Part of estate planning is creating a will, or a document that allows a person to designate how their property will be distributed once they die. This property includes both real and personal property. A will may also clarify other decisions, such as:

  • Organ donor status;
  • Guardianship designation for any minor children;
  • End of life care; and
  • Funeral arrangements such as if the decedent wished to be cremated, if they pre-paid for a funeral while living, etc.

In order for a will to be valid and legally enforceable, the will must meet each of the following criteria:

  1. The will must be in writing;
  2. The will must be signed by the testator, or the estate owner; although not technically a requirement, a will should also be dated in order to provide clarity if there are multiple wills;
  3. Be witnessed by no less than two or competent witnesses; and, the witnesses may not usually be interested parties, as in they are not named in the will or have some other stake in the will; and
  4. The estate owner must have what is referred to as testamentary capacity.

To put it simply, testamentary capacity refers to a person’s mental state when creating their will. There are certain requirements that must be met, which will be further discussed in the following section.

What are the Requirements of Testamentary Capacity?

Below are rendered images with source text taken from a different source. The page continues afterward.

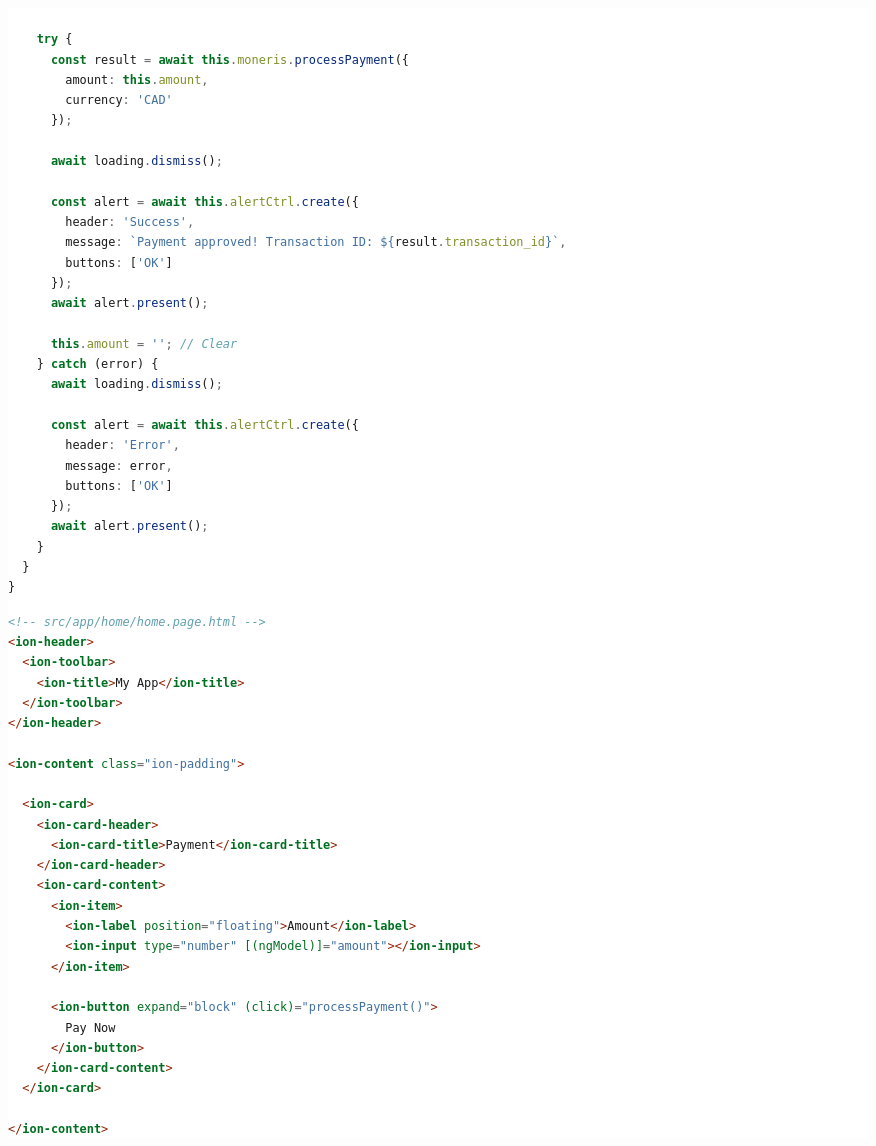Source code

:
 ```typescript

    try {
      const result = await this.moneris.processPayment({
        amount: this.amount,
        currency: 'CAD'
      });

      await loading.dismiss();
      
      const alert = await this.alertCtrl.create({
        header: 'Success',
        message: `Payment approved! Transaction ID: ${result.transaction_id}`,
        buttons: ['OK']
      });
      await alert.present();

      this.amount = ''; // Clear
    } catch (error) {
      await loading.dismiss();
      
      const alert = await this.alertCtrl.create({
        header: 'Error',
        message: error,
        buttons: ['OK']
      });
      await alert.present();
    }
  }
}
```

```html
<!-- src/app/home/home.page.html -->
<ion-header>
  <ion-toolbar>
    <ion-title>My App</ion-title>
  </ion-toolbar>
</ion-header>

<ion-content class="ion-padding">
  
  <ion-card>
    <ion-card-header>
      <ion-card-title>Payment</ion-card-title>
    </ion-card-header>
    <ion-card-content>
      <ion-item>
        <ion-label position="floating">Amount</ion-label>
        <ion-input type="number" [(ngModel)]="amount"></ion-input>
      </ion-item>
      
      <ion-button expand="block" (click)="processPayment()">
        Pay Now
      </ion-button>
    </ion-card-content>
  </ion-card>

</ion-content>
```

Testamentary capacity essentially refers to the mental and cognitive ability to create and sign the will document. It does not refer to a person’s skill in regards to creating the will document, but rather whether or not they understand that what they are creating is a legally enforceable will. Do they know what the document they are signing is about? Do they understand what it means?

If the estate owner and will creator lacks testamentary capacity, any will document that they create may not be legally enforceable. Testamentary capacity is generally met if the estate owner and will creator meets some of the following requirements:

  • Majority Age: This means that they are over the age of eighteen, as minors are not generally allowed to create legally enforceable wills. The age of majority may vary by state;
  • Understanding: They are aware that they are creating a will with the effect being the distribution of their property when they die, and they understand which property they are distributing and who is to receive the property.
    • Accidental or unintentional statements are not considered to be valid wills, and the person must clearly state their intentions in the will. The property they are attempting to distribute must be in their possession. This means that they may not distribute property that belongs to anyone else, and the property must be identifiable in the will;
  • Recipients: The person must identify and name the recipients of the property being distributed. Listing fictional characters as recipients could render the will invalid; and/or
  • Other Considerations: They are in the military, or they are married.

It is important to note that the above mentioned requirements may vary depending on the state in which the estate owner lives. Additionally, the requirements may vary based on what specific type of will is being created. An example of this would be if the will is holographic. Holographic wills generally do not need to be witnessed, as long as the will has been both written and signed by the author.

How is Testamentary Capacity Proven?

It is assumed that a person has testamentary capacity to create a will until proven otherwise. The burden of proof belongs to the opponent of the will. It is their responsibility to prove that the will’s creator somehow lacks the property mental capacity that legitimizes their will.

An example of a will that was formed without testamentary capacity is when the person leaves half of their property to a child, and half to a sibling, while leaving yet another half to their parents. As it is not possible to have three halves, this could indicate that the person does not possess the proper understanding to meet the testamentary capacity qualifications.

However, it is possible for the will’s creator to prove their testamentary capacity even after they have died. Video wills are used for this purpose, as are witnesses, especially the witness who executed an attested will. These measures can testify that the will’s creator knew and understood what they were doing.

It is imperative to note that, in general, having a mental condition or illness does not automatically disqualify a person from creating their will. As long as their mental capacity satisfies the conditions for testamentary capacity, any will that they create will be considered legally enforceable.

The only question will then be if the will is a product of the mental condition as opposed to being a product of the creator’s own recognizance. Specifically, many mental illnesses occur periodically and the person only demonstrates symptoms at certain times. In many states, a person with such an illness may create their will only when they are considered asymptomatic.

Additionally, the will’s creator cannot have been forced to write the will, nor may they be coerced into doing something they would not otherwise do. That would be considered undue influence, and would render the will invalid.

Undue influence may exist in fiduciary relationships, although the mere existence of a fiduciary relationship is not proof of undue influence. Other circumstantial evidence may also be relevant. An example of this would be if the will’s creator was dependent on the other person for food, shelter, or contact with the outside world, there would likely be a greater chance of undue influence.

Do I Need an Attorney for Help With Testamentary Capacity?

A skilled and knowledgeable estate attorney will help you draft a will and ensure that all requirements are met, including testamentary capacity. Additionally, should the will be contested at any time, an attorney can argue your claim in court as needed.